Énoncé 1 >>
Recopiez telles quelles les lignes des entrées, depuis le début des entrées jusqu'à la ligne qui contient « building: (453, 83) », ces deux lignes comprises.

Extrait cité >>
Mais, quand l'orage eût disparu, et qu'à la lueur du calme et du recueillement qui lui succédaient, apportés par la conclusion de la paix, la pauvre France put mesurer l'étendue de ses désastres et des sacrifices qu'elle était contrainte de demander aux contribuables pour les réparer, elle comprit qu'il y avait obligation de créer des impôts.

Comme toujours, Messieurs, ce fut encore vers les revenus territoriaux et les ressources de l'impôt direct que se tournèrent les regards attristés des pouvoirs publics. Je dis attristés, car si les hommes qui prirent si patriotiquement alors la responsabilité du pouvoir, voyaient, dans la prospérité de l'agriculture une source où ils pouvaient puiser encore, quand tous les ressorts de la machine économique industrielle et commerciale étaient arrêtés, ils sentaient en même temps que cette source se tarirait vite après de telles épreuves et que l'agriculture succomberait sous le poids de ses charges nouvelles ! Mais il fallait trouver 10 milliards ! Aussitôt les questions de cette réfection totale du cadastre, avec visite et estimation nouvelle des parcelles ; d'augmentation des impôts directs, de péréquation, etc., reparurent sur la scène politique. Le Parlement devint l'écho de ces agitations financières et de ces théories utopiques sur l'impôt, qui retentissaient, par des prédications ardentes, depuis un demi-siècle, dans toutes les sphères de l'économie sociale.

En présence de ce débordement de systèmes impraticables dont chacun avait la prétention de doter la France, en ruinant le peuple qui travaille, le Parlement resta calme en face des nécessités budgétaires, et sut se maintenir dans la voie du droit, de la justice et de la raison pour marcher à la recherche de ressources immédiates, sans écraser, par une surcharge de contribution en capital, l'agriculture qui ne s'en fut pas relevée.

Cette clairvoyance des hommes d'Etat fut un éclatant témoignage de leur patriotisme et de leur profonde sollicitude pour laisser vivre l'agriculture.

Données de l'exercice >>
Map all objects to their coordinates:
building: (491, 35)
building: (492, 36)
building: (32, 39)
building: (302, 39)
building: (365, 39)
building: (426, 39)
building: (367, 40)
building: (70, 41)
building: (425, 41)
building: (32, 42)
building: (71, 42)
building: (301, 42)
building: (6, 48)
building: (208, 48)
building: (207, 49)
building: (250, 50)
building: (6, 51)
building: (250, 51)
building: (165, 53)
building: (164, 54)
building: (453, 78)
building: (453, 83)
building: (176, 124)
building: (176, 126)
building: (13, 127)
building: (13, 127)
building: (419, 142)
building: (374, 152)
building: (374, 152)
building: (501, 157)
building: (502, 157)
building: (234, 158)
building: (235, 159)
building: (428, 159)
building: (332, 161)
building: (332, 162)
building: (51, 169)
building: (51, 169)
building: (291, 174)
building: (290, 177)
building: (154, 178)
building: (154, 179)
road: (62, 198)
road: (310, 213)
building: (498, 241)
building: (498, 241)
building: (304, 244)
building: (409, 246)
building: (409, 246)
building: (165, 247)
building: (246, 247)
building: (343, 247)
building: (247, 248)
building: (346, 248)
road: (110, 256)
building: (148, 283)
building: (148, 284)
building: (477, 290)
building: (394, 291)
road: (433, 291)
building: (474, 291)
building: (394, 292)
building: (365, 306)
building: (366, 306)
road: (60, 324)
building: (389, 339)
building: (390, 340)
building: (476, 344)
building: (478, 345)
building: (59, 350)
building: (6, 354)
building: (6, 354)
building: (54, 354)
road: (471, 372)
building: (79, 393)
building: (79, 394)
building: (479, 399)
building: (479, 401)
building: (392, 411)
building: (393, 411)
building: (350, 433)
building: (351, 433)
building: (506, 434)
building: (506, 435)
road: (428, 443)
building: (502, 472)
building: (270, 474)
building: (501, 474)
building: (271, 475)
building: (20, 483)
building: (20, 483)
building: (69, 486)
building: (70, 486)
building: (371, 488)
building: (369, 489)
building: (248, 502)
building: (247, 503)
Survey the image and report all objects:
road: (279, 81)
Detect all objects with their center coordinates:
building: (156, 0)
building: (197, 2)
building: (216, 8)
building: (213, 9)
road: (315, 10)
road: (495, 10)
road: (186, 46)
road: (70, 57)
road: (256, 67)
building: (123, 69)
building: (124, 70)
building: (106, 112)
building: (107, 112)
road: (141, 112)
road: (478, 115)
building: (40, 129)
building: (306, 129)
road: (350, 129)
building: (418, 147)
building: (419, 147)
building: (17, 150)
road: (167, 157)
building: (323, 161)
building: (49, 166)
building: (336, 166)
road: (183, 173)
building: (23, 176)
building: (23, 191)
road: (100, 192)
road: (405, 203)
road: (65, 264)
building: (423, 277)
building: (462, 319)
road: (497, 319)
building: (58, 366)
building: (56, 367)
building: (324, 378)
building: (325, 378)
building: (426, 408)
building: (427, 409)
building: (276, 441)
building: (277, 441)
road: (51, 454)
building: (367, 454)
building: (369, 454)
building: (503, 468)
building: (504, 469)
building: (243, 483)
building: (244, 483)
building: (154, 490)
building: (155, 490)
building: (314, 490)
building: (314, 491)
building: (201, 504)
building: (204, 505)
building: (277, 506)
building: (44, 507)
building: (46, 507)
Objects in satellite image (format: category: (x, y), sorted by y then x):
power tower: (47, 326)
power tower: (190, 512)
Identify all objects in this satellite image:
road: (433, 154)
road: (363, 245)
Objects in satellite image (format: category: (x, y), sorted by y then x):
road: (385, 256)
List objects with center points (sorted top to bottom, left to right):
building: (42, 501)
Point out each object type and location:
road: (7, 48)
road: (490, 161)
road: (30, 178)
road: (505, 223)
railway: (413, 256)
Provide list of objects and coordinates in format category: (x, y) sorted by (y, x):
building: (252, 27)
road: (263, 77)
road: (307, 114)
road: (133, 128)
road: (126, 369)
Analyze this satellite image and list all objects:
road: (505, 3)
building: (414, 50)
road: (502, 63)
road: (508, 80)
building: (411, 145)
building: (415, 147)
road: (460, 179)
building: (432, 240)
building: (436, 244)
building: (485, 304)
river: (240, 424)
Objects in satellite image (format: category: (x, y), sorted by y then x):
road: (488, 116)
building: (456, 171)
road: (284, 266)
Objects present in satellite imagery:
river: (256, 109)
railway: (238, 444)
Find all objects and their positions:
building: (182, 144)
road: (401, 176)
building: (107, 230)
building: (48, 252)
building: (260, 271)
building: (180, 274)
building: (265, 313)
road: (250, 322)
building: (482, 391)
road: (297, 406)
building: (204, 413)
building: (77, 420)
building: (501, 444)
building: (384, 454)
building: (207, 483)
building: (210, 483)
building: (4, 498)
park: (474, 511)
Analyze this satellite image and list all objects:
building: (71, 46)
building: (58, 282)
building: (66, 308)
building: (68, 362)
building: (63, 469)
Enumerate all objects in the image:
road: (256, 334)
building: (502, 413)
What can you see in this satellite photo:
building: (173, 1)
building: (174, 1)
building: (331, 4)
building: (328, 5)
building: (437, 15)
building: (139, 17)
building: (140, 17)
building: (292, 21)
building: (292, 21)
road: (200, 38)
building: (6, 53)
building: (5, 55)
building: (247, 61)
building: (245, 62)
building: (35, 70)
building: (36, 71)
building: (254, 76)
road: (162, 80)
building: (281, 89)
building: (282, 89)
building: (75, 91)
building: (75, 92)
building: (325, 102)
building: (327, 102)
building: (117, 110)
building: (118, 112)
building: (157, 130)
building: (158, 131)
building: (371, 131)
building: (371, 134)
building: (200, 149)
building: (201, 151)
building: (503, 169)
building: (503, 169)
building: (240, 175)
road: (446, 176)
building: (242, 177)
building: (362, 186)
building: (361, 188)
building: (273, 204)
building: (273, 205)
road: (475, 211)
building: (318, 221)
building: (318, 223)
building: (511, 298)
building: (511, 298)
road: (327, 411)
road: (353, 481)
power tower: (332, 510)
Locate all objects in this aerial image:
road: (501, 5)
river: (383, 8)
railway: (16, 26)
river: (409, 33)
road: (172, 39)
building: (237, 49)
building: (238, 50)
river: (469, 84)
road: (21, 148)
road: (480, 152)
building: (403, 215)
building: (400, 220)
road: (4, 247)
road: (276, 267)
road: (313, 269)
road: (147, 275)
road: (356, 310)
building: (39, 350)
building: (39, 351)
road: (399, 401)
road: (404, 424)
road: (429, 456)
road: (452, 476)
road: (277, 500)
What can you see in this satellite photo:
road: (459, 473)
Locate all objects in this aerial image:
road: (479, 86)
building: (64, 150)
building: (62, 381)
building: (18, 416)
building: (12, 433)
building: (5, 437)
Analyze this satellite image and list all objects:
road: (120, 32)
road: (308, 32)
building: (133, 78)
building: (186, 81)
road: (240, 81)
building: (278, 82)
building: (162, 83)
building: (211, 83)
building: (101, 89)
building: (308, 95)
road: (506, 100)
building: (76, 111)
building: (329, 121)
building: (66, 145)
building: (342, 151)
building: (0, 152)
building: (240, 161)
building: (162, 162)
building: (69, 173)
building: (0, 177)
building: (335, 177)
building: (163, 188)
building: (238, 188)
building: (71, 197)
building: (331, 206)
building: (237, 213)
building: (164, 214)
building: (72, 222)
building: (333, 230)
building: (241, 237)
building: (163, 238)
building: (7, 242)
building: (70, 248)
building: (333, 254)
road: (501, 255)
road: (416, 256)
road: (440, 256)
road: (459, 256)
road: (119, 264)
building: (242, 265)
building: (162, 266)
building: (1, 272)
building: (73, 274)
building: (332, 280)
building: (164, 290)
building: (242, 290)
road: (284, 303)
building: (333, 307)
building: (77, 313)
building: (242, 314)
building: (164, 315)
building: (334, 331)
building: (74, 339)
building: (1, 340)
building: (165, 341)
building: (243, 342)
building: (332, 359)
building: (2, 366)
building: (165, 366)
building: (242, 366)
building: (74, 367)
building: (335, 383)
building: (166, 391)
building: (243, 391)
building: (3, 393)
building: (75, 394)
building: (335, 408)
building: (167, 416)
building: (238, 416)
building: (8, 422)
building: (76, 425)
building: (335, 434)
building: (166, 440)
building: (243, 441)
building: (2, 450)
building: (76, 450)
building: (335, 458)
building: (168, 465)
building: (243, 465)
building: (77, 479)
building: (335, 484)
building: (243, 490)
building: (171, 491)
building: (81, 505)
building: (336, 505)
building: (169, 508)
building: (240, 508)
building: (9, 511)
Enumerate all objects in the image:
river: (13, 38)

Énoncé 2 >>
Répondez à ces questions sur l'extrait consacré à l'impôt et à l'agriculture.
(a) Quelle somme fallait-il trouver ?
(b) Dans quelle voie le Parlement sut-il se maintenir ?
(c) De quoi la clairvoyance des hommes d'État fut-elle un éclatant témoignage ?

Réponse attendue 1 >>
Map all objects to their coordinates:
building: (491, 35)
building: (492, 36)
building: (32, 39)
building: (302, 39)
building: (365, 39)
building: (426, 39)
building: (367, 40)
building: (70, 41)
building: (425, 41)
building: (32, 42)
building: (71, 42)
building: (301, 42)
building: (6, 48)
building: (208, 48)
building: (207, 49)
building: (250, 50)
building: (6, 51)
building: (250, 51)
building: (165, 53)
building: (164, 54)
building: (453, 78)
building: (453, 83)

Réponse attendue 2 >>
(a) 10 milliards.
(b) Dans la voie du droit, de la justice et de la raison.
(c) De leur patriotisme et de leur profonde sollicitude pour laisser vivre l'agriculture.